--- 所附節選 ---
************

小青喜國畫,曾從陳迦庵學花卉,露蓮煙芍,翠竹絳梅,極暉麗五彩之妙。又能書,行楷無俗筆,但不多作。偶亦吟詠,蘇州多園林,他游必有詩,彙刊成一小冊。他平素持躬儉約,筆耕所入,在蘇州葑門望星橋畔築屋數楹,且有客室,賓至輒下陳蕃之榻。當他七十壽辰,我和徐碧波自滬到蘇,為他祝壽,即留宿其間,迄今已二十年了。宅有隙地,植有名種月季,又種蔬菜,乘鮮腴時摘擷,佐餐不求於市,而味更勝之。小青有女育真,幼時帶些頑皮性,見父親寫小說,她也操觚摹仿,以父親署名「小青」,她卻署名「大青」。後來畢業東吳大學,居然文采斐然,正式為小說家言,登載各報刊。第一次領到稿費,她把這錢買了一雙皮鞋給父親,小青笑逐顏開,舉起足來,告訴朋好,「這雙皮鞋是育真以稿費給我買的。」育真現旅居美國紐約。子育剛,治醫;育德執教鞭在蘇,搜羅乃翁遺著刊印一紀念集。一九七六年十月十二日,小青逝世,我撰了一副輓聯,並有跋語,聯云:「直友難求,棣棣威儀君有度;良朋痛失,煢煢孑影我何堪。」跋云:「程小青兄,我社健者。高峨澹峻,敦尚躬行,吐膈傾襟,直諒足式,固不僅彬雅多才,蜚聲著述已也。正擬康衢擊壤,共樂熙年,詎意天喪斯文,遽爾謝世,得此噩耗,不覺為之潸然雪涕。敬撰一聯,以抒哀感。」

************

--- 已存記錄 ---

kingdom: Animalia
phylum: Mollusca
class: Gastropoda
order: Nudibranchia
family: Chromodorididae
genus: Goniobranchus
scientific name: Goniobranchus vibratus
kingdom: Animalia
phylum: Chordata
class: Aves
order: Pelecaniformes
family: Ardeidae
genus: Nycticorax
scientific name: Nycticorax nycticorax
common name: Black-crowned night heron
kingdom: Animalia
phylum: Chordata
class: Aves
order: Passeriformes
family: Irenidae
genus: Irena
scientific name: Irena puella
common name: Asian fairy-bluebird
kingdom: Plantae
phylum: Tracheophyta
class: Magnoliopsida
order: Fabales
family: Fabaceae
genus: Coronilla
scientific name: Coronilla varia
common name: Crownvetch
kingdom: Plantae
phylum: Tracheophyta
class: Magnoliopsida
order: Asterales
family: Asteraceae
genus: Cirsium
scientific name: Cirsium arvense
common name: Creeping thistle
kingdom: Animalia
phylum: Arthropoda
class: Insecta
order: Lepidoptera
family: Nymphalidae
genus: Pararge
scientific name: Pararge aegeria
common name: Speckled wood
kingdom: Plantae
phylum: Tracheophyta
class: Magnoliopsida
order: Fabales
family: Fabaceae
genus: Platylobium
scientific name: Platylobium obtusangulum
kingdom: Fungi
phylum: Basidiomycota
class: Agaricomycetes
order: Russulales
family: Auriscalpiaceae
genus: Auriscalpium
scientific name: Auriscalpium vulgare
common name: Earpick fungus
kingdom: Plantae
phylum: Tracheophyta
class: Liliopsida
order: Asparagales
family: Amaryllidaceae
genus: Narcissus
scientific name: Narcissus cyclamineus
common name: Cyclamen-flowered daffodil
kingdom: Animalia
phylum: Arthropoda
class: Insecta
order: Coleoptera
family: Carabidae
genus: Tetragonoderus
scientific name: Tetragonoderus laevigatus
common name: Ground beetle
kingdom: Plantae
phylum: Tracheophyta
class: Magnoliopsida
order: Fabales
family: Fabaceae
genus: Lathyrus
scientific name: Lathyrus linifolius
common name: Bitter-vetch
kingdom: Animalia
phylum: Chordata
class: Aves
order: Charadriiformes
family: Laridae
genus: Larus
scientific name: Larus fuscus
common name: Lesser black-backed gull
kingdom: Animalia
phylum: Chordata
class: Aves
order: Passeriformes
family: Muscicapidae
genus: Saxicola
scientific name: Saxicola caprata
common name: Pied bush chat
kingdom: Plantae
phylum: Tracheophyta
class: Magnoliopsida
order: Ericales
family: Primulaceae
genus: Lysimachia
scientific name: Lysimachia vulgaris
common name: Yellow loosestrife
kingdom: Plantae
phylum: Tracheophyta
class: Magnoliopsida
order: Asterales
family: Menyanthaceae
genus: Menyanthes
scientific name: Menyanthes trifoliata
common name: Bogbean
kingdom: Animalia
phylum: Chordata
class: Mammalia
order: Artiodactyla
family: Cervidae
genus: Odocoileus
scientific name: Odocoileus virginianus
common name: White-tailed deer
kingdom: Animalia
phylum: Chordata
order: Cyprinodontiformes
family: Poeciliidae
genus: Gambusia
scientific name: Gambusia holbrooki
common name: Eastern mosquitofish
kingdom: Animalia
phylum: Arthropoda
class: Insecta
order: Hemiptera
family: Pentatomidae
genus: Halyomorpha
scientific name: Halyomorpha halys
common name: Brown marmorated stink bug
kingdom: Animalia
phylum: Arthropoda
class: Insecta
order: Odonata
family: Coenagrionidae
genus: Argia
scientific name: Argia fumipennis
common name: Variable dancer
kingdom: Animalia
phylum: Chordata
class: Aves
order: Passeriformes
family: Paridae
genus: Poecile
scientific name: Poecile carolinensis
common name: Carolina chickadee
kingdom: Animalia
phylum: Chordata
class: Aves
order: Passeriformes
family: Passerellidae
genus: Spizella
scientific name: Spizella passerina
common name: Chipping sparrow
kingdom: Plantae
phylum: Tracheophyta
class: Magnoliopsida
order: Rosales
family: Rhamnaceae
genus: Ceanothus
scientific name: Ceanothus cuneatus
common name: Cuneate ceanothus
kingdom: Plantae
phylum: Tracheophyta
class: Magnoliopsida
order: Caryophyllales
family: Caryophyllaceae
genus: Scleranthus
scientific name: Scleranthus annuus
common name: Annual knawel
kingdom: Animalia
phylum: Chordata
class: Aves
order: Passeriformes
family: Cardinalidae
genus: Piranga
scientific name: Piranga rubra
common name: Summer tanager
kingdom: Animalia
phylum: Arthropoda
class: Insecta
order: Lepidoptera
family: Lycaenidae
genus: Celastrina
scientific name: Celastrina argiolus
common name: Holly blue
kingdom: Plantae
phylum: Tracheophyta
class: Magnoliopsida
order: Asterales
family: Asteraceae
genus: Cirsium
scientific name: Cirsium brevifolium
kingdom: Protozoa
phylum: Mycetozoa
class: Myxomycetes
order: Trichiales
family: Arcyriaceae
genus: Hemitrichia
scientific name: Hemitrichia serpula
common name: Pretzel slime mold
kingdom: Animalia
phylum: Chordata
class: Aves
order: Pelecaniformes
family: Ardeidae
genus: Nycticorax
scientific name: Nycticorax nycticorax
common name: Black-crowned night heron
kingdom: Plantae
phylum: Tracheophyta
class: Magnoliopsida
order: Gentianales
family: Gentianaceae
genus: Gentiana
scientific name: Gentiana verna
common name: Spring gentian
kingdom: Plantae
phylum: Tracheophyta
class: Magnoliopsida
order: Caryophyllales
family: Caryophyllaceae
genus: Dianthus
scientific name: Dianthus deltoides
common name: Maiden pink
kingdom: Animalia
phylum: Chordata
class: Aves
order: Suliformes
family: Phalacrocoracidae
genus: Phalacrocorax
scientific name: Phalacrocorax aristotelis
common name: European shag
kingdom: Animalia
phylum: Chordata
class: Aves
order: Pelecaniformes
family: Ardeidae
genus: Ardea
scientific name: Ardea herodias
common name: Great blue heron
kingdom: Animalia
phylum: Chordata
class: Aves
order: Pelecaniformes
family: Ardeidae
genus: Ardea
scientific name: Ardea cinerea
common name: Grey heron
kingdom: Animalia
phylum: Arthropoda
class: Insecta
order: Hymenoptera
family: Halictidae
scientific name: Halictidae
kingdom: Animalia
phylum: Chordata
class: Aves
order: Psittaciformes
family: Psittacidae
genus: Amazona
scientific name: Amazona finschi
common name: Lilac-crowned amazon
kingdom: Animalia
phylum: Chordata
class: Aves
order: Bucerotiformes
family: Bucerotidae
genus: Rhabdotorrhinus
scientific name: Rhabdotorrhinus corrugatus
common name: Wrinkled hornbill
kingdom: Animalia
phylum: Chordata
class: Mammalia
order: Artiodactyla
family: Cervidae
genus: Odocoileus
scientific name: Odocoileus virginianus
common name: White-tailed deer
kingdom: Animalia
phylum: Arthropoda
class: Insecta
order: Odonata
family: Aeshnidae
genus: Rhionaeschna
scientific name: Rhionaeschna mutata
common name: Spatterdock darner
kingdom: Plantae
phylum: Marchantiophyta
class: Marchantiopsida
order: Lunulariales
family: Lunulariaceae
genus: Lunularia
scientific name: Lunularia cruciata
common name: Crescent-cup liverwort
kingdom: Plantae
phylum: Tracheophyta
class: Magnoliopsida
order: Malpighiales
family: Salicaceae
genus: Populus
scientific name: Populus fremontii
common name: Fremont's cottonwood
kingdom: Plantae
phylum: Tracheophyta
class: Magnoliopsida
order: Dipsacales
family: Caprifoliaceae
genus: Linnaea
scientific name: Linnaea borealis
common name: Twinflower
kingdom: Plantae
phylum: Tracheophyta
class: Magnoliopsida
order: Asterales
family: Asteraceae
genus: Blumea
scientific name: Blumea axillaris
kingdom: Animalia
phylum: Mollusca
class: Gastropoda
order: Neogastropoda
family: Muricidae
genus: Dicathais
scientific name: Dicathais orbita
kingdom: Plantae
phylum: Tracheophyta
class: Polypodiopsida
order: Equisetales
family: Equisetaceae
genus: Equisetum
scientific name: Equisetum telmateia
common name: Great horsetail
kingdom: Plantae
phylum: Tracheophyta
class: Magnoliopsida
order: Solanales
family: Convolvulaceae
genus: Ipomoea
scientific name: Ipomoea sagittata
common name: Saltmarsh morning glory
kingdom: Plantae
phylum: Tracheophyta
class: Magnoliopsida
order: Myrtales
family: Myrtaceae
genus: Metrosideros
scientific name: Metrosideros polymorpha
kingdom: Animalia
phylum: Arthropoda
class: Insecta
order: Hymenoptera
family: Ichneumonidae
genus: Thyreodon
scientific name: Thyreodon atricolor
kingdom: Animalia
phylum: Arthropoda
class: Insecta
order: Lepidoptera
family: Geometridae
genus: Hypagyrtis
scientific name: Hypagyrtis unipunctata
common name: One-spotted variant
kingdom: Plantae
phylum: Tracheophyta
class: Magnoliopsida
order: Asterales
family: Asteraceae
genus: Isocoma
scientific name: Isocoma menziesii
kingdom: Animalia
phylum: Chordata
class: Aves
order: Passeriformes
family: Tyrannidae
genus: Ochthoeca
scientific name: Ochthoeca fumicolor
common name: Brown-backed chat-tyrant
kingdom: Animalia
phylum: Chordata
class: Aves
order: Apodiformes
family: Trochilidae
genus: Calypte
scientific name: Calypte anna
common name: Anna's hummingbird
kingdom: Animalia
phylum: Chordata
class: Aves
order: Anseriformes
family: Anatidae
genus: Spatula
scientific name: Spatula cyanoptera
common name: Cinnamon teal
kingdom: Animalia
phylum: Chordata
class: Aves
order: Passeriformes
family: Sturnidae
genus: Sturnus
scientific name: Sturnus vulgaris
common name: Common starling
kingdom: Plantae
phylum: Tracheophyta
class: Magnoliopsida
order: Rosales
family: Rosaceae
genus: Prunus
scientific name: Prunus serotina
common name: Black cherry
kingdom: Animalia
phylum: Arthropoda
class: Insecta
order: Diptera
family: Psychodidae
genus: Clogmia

************

--- 必做任務 ---
• A. 請把程小青節選中從「小青喜國畫,曾從陳迦庵學花卉」開始、到「雪涕。敬撰一聯,以抒哀感。」」結束的文字重寫一遍,並將其中的「望星橋」替換為「覓渡橋」。
• B. 根據程小青節選,育真第一次領到稿費後,用這筆錢做了什麼?

--- 回答列表 ---
• A.
小青喜國畫,曾從陳迦庵學花卉,露蓮煙芍,翠竹絳梅,極暉麗五彩之妙。又能書,行楷無俗筆,但不多作。偶亦吟詠,蘇州多園林,他游必有詩,彙刊成一小冊。他平素持躬儉約,筆耕所入,在蘇州葑門覓渡橋畔築屋數楹,且有客室,賓至輒下陳蕃之榻。當他七十壽辰,我和徐碧波自滬到蘇,為他祝壽,即留宿其間,迄今已二十年了。宅有隙地,植有名種月季,又種蔬菜,乘鮮腴時摘擷,佐餐不求於市,而味更勝之。小青有女育真,幼時帶些頑皮性,見父親寫小說,她也操觚摹仿,以父親署名「小青」,她卻署名「大青」。後來畢業東吳大學,居然文采斐然,正式為小說家言,登載各報刊。第一次領到稿費,她把這錢買了一雙皮鞋給父親,小青笑逐顏開,舉起足來,告訴朋好,「這雙皮鞋是育真以稿費給我買的。」育真現旅居美國紐約。子育剛,治醫;育德執教鞭在蘇,搜羅乃翁遺著刊印一紀念集。一九七六年十月十二日,小青逝世,我撰了一副輓聯,並有跋語,聯云:「直友難求,棣棣威儀君有度;良朋痛失,煢煢孑影我何堪。」跋云:「程小青兄,我社健者。高峨澹峻,敦尚躬行,吐膈傾襟,直諒足式,固不僅彬雅多才,蜚聲著述已也。正擬康衢擊壤,共樂熙年,詎意天喪斯文,遽爾謝世,得此噩耗,不覺為之潸然雪涕。敬撰一聯,以抒哀感。」

• B. 她用這筆錢給父親買了一雙皮鞋。